*** Opening Data ***

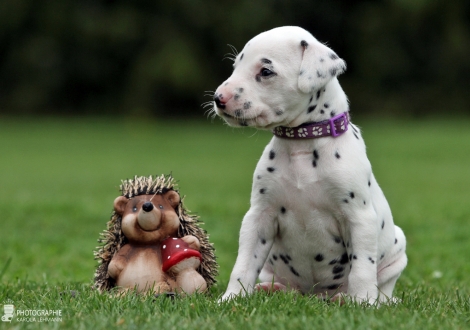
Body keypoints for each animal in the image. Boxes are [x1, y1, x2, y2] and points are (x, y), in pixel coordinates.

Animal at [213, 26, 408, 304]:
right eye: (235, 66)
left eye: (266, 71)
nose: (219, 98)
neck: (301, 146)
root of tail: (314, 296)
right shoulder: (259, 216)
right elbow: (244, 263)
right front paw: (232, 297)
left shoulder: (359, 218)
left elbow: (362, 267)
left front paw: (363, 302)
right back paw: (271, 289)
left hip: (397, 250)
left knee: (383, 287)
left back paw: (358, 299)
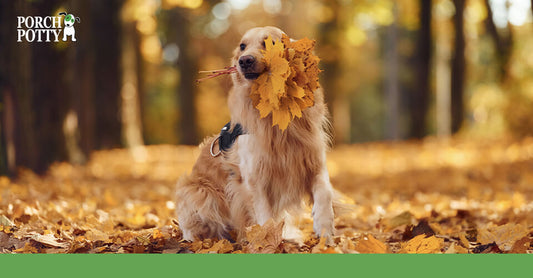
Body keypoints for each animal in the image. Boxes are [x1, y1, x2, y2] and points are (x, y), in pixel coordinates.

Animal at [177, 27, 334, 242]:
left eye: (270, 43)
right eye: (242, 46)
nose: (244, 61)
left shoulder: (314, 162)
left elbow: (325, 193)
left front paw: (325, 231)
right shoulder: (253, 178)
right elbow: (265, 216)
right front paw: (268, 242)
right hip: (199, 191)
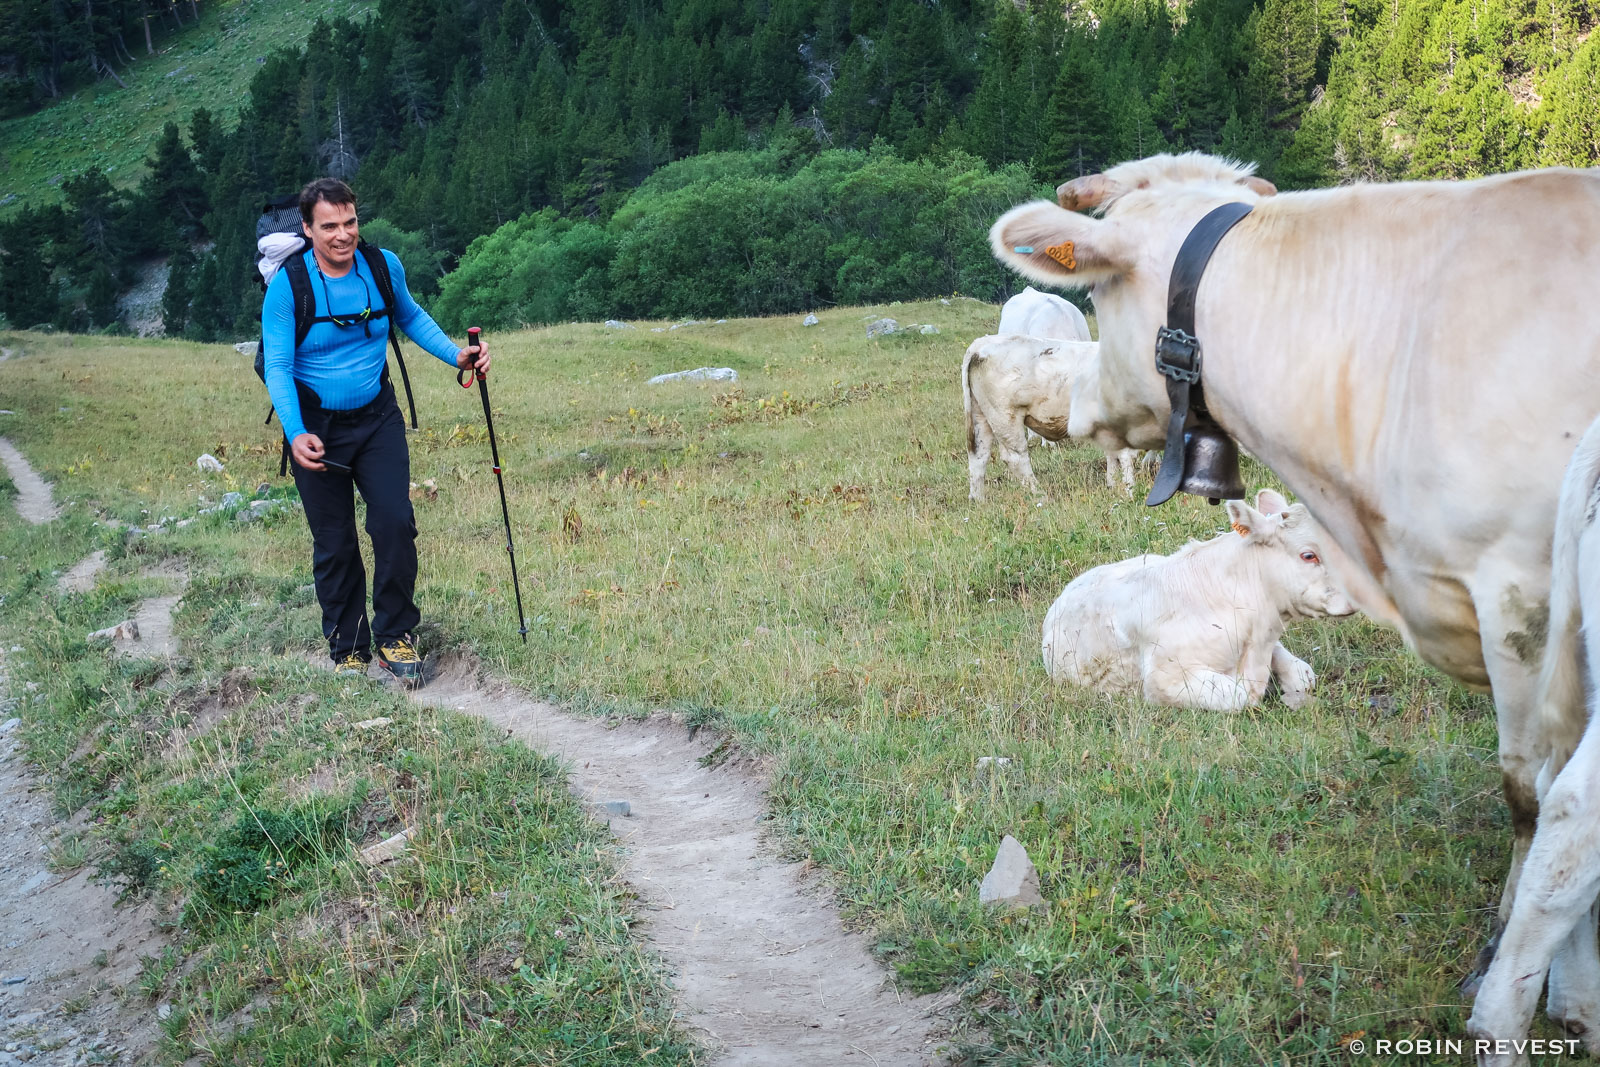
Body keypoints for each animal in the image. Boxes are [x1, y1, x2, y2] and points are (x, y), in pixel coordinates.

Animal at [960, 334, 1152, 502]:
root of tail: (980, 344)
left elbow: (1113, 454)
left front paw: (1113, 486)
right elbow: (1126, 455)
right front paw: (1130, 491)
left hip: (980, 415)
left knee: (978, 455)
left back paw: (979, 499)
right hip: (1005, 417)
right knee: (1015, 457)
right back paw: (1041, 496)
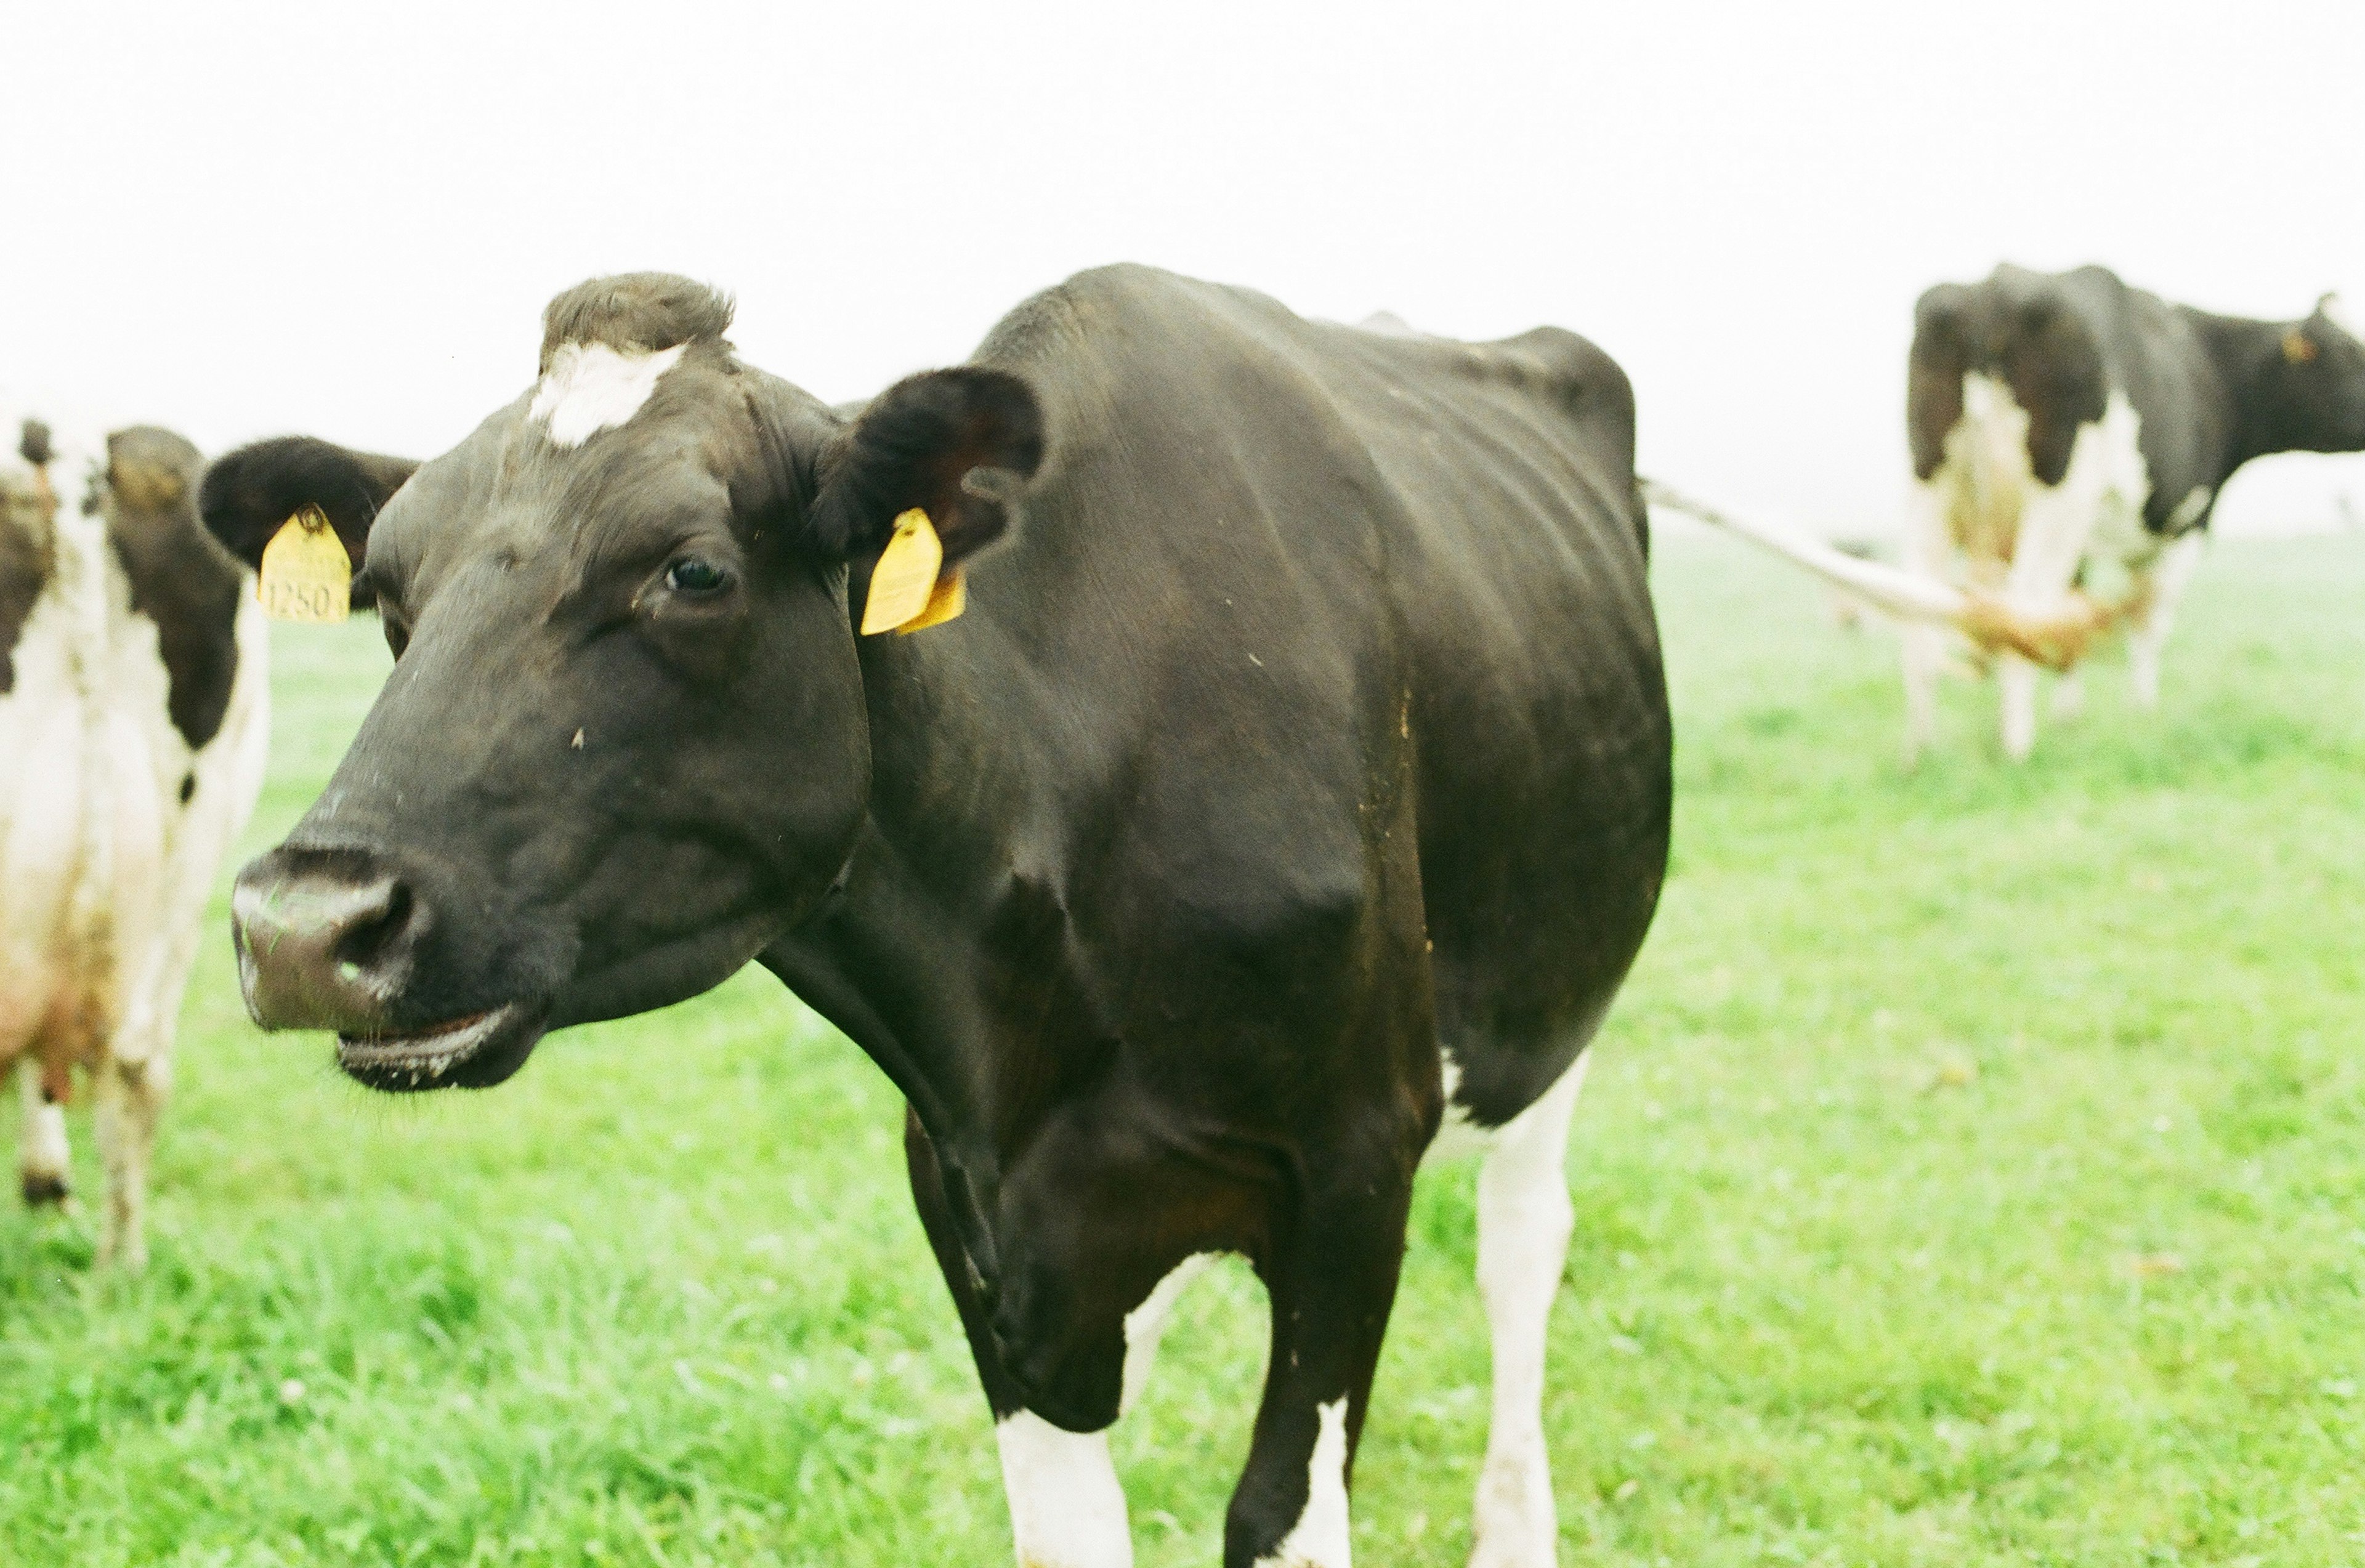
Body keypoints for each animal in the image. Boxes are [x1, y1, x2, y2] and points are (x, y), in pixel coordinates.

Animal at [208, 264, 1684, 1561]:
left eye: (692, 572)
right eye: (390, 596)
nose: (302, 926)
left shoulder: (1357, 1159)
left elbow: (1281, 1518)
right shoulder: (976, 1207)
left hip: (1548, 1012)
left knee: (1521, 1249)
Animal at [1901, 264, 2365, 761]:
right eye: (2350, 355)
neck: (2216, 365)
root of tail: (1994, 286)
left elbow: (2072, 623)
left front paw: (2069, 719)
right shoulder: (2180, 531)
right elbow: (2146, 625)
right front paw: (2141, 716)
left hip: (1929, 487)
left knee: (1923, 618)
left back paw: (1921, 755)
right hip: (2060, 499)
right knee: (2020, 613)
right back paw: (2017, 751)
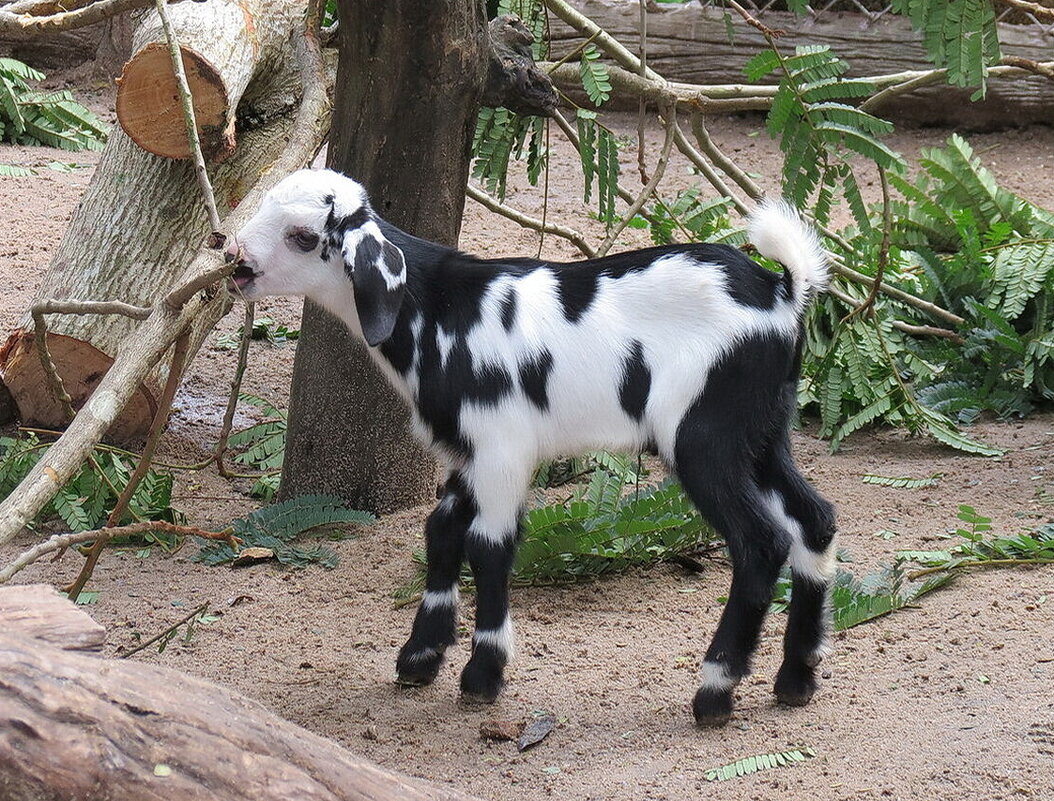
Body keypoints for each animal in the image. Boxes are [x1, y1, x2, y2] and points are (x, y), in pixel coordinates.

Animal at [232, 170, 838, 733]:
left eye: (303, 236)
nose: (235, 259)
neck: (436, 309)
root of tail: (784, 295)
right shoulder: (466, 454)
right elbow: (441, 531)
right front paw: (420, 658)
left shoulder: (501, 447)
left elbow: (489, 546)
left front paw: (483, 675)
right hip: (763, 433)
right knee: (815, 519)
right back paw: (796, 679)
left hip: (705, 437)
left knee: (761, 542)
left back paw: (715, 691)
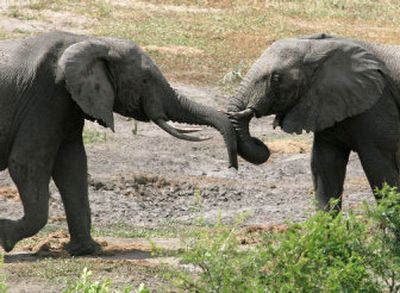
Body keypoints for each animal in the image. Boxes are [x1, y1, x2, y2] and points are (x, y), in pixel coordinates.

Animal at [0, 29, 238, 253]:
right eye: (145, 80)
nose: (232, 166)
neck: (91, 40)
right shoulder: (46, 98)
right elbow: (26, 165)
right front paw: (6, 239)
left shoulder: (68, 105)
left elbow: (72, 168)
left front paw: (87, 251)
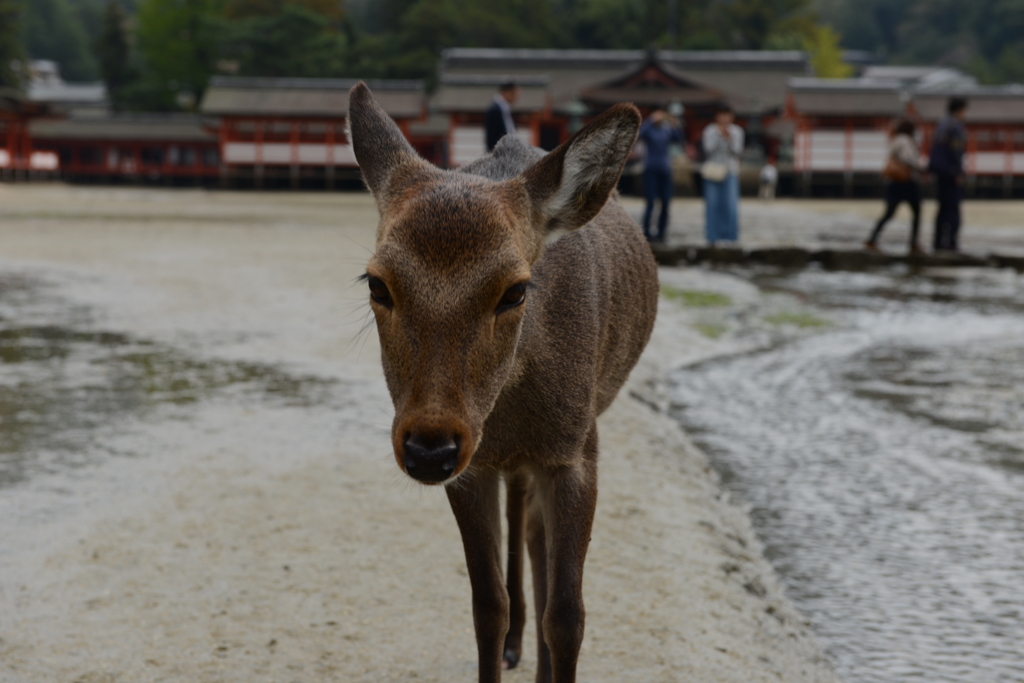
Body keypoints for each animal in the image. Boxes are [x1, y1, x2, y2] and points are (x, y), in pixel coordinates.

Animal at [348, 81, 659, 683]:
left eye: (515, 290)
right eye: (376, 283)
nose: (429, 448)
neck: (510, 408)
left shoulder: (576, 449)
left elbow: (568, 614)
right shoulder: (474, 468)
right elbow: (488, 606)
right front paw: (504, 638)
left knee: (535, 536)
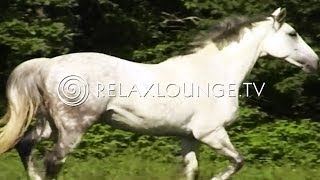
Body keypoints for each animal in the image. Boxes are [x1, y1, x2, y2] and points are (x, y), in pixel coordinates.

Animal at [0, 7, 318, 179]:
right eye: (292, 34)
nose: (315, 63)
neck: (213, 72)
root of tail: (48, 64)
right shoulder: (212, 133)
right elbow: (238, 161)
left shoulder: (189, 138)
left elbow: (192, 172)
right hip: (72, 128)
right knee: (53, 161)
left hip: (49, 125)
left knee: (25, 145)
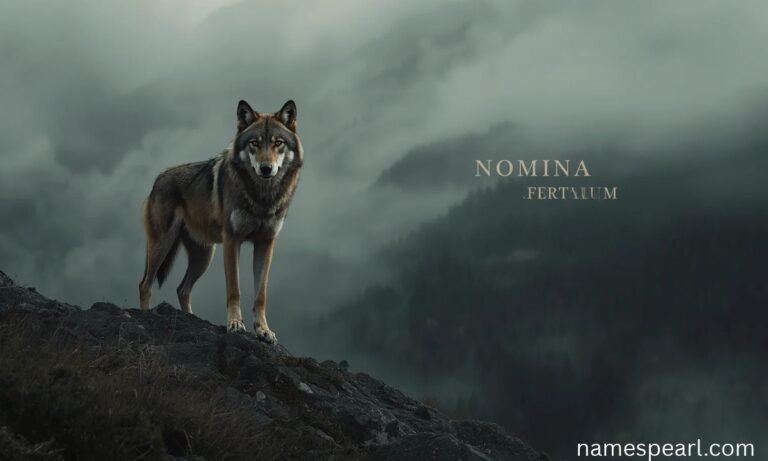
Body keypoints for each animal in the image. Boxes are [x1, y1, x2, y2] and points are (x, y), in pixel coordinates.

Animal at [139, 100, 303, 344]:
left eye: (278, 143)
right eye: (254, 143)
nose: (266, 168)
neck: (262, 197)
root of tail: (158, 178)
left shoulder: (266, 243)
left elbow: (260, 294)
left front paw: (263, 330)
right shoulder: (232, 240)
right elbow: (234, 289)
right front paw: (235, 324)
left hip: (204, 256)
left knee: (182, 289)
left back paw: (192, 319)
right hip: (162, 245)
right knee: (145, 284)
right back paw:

*** Closing Data ***

**What to produce**: How many lines of the listing contain the word "root"? Reply with only the number.

**Answer for the task**: 6